Numerose istituzioni saudite sono state incaricate di creare instabilità nel Medio Oriente, tra cui le più importanti sono l’organizzazione statale di intelligence e il dipartimento di fatwa presso il ministero degli Affari religiosi. Emettendo fatwa controverse, compreso il permesso di uccidere sciiti o fatwa per il jihad in Iraq e Siria, i mufti sauditi inviano i gruppi di takfiri in questi Paesi.
Secondo un rapporto del settimanale “Der Spiegel”, almeno 82 gruppi affiliati ad al-Qaeda hanno passato i confini con la Turchia e la Giordania per combattere il governo del presidente siriano Bashar al-Assad.
La campagna saudita per alimentare l’instabilità della regione ha raggiunto il suo apice da quando il principe Bandar bin Sultan ha assunto il comando del ministero dell’intelligence saudita nel 2012. Il principe Bandar, fratello del re Abdullah ed ex delegato saudita negli Stati Uniti, è coinvolto in ogni conflitto, da quelli in Siria e Libano fino a quelli in Iraq e Bahrein.
La documentazione legata al principe Bandar indica chiaramente che sta finanziando e fornendo equipaggiamento ai ribelli da diverso tempo.

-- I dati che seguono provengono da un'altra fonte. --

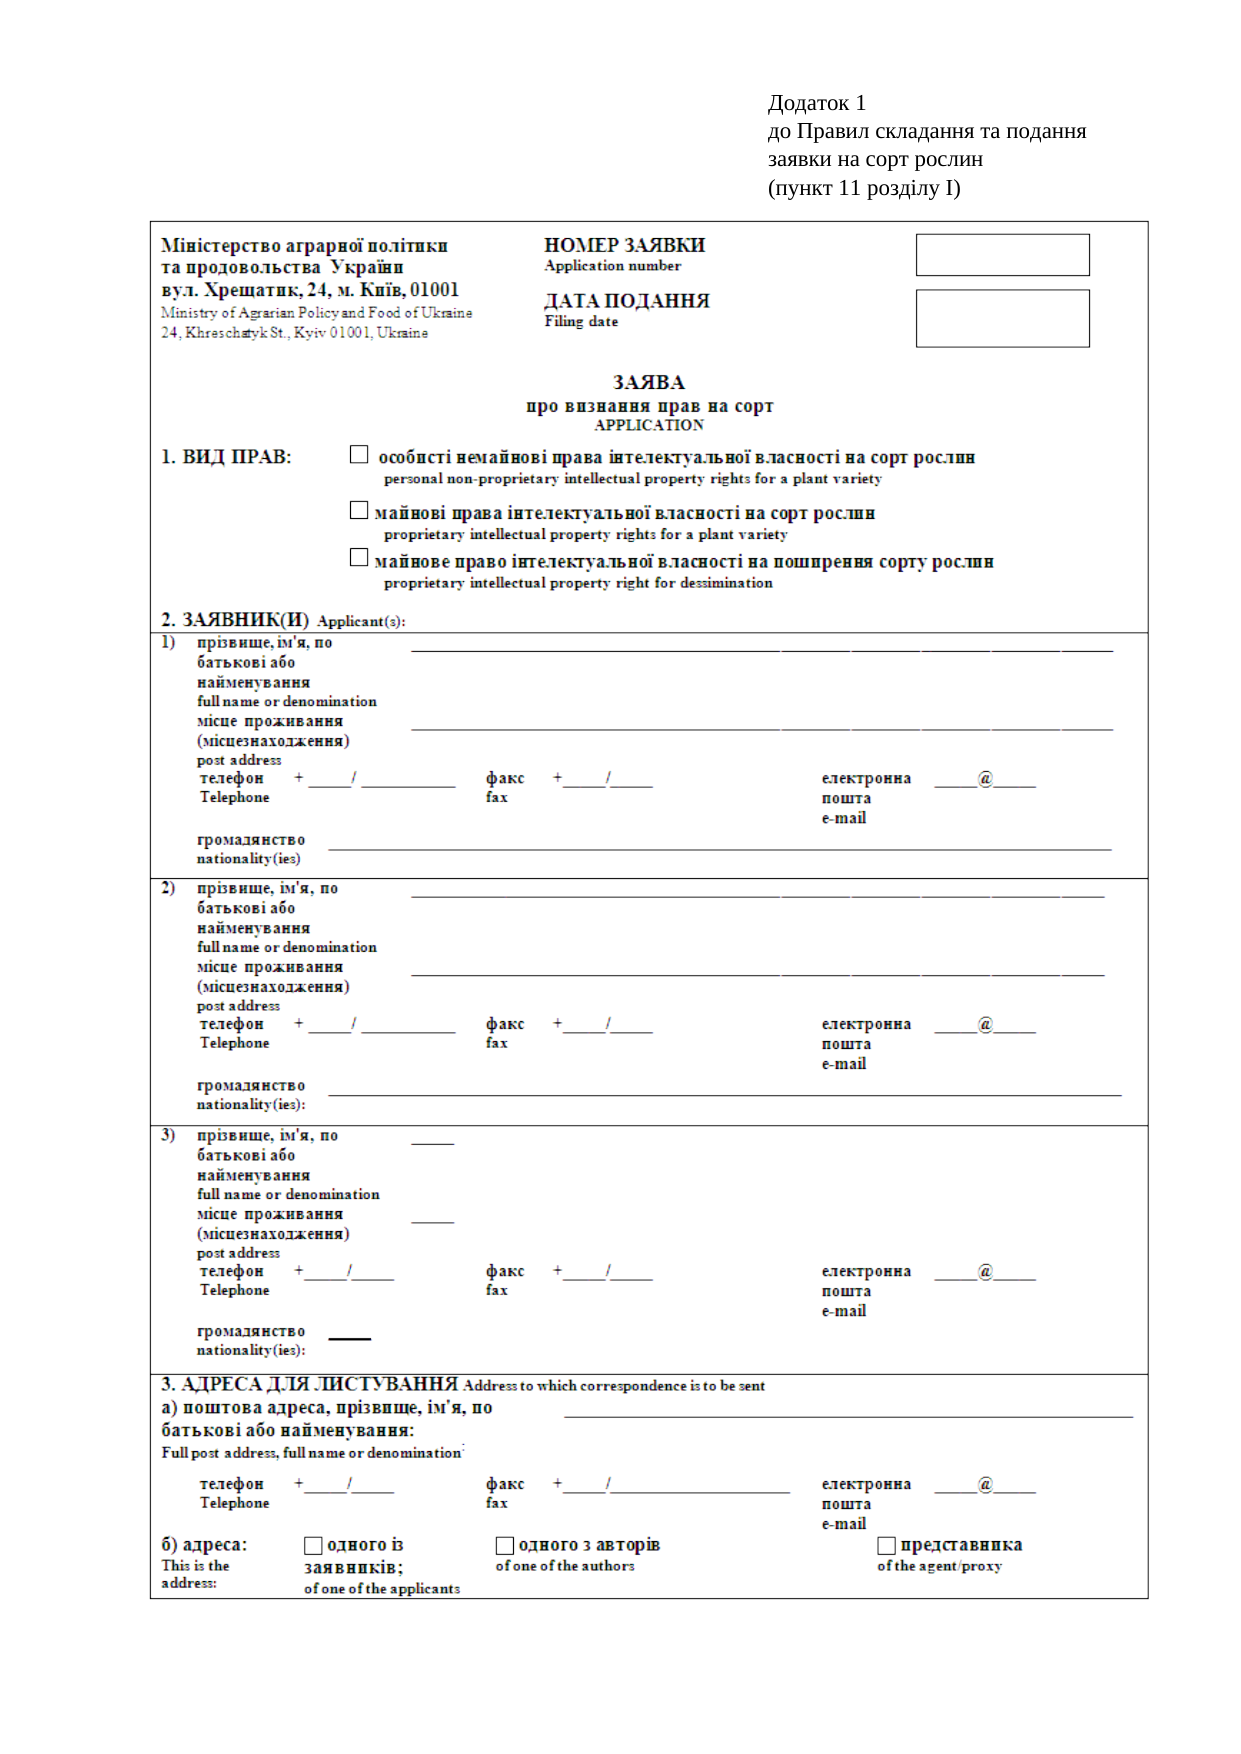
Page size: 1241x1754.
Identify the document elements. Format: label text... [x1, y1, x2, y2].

picture [147, 218, 1152, 1601]
text Додаток 1 до Правил складання та подання заявки на сорт рослин (пункт 11 розділу I) [768, 88, 1152, 200]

Negli anni Ottanta ha aiutato la CIA ad armare i combattenti afgani contro la Russia, che successivamente sono diventati la colonna portante dei talebani e di al-Qaeda. Questo principe saudita sta attualmente riassumendo il suo vecchio ruolo fornendo ai combattenti aiuti finanziari e militari e addestramento.
Dalla Siria al Libano, passando per l’Iraq e il Pakistan, la spirale di violenza nella regione è causata dal progetto unificato del principe Bandar e di Israele. Le minacce militari di Washington contro il governo di Assad nel mese di settembre sono senza dubbio dovute alla pressione esercitata dalla coalizione israelo-saudita.
Dopo che gli Stati Uniti hanno ritirato il loro piano di lanciare un attacco militare contro la Siria, le relazioni di Washington con l’Arabia Saudita e Israele si sono logorate al punto che Riyadh si è opposto pubblicamente agli Stati Uniti per quanto riguarda la questione siriana.
Nel complesso si può affermare che Arabia Saudita e Israele stanno collaborando tra di loro allo scopo di alimentare i disordini nella regione. Analizzando i rapporti e le notizie si comprende appieno lo stretto legame che unisce i due regimi mediorientali.
Il legame tra sionismo e wahabismo si è rafforzato al punto tale che, secondo Yahya abu Zakariya, gli ebrei hanno rubato al-Quds e i wahabi hanno sottratto Mecca e Medina ai musulmani. Zakariya afferma che il wahabismo è stato istituito al fine di distruggere l’Islam e i mezzi di comunicazione wahabi finanziati dai petrodollari sauditi dipingono un’immagine oscura dell’Islam, esattamente ciò a cui mirano gli Stati Uniti e Israele.